=== Aim ===
Rewrite the records below, substituting "vernacular name" for every "common name" and leaving everything else as it is.

(Rows from a dataset)
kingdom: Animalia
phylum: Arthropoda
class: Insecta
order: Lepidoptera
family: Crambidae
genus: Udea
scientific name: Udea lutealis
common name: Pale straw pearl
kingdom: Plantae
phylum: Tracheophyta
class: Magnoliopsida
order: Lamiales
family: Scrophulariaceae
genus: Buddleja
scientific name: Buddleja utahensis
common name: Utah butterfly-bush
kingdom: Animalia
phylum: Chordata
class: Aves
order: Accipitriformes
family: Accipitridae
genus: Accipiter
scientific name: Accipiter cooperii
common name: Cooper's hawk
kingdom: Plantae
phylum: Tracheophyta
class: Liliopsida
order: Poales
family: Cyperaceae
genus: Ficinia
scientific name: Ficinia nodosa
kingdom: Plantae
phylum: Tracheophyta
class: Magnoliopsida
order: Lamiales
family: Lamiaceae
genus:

=== Response below ===
kingdom: Animalia
phylum: Arthropoda
class: Insecta
order: Lepidoptera
family: Crambidae
genus: Udea
scientific name: Udea lutealis
vernacular name: Pale straw pearl
kingdom: Plantae
phylum: Tracheophyta
class: Magnoliopsida
order: Lamiales
family: Scrophulariaceae
genus: Buddleja
scientific name: Buddleja utahensis
vernacular name: Utah butterfly-bush
kingdom: Animalia
phylum: Chordata
class: Aves
order: Accipitriformes
family: Accipitridae
genus: Accipiter
scientific name: Accipiter cooperii
vernacular name: Cooper's hawk
kingdom: Plantae
phylum: Tracheophyta
class: Liliopsida
order: Poales
family: Cyperaceae
genus: Ficinia
scientific name: Ficinia nodosa
kingdom: Plantae
phylum: Tracheophyta
class: Magnoliopsida
order: Lamiales
family: Lamiaceae
genus:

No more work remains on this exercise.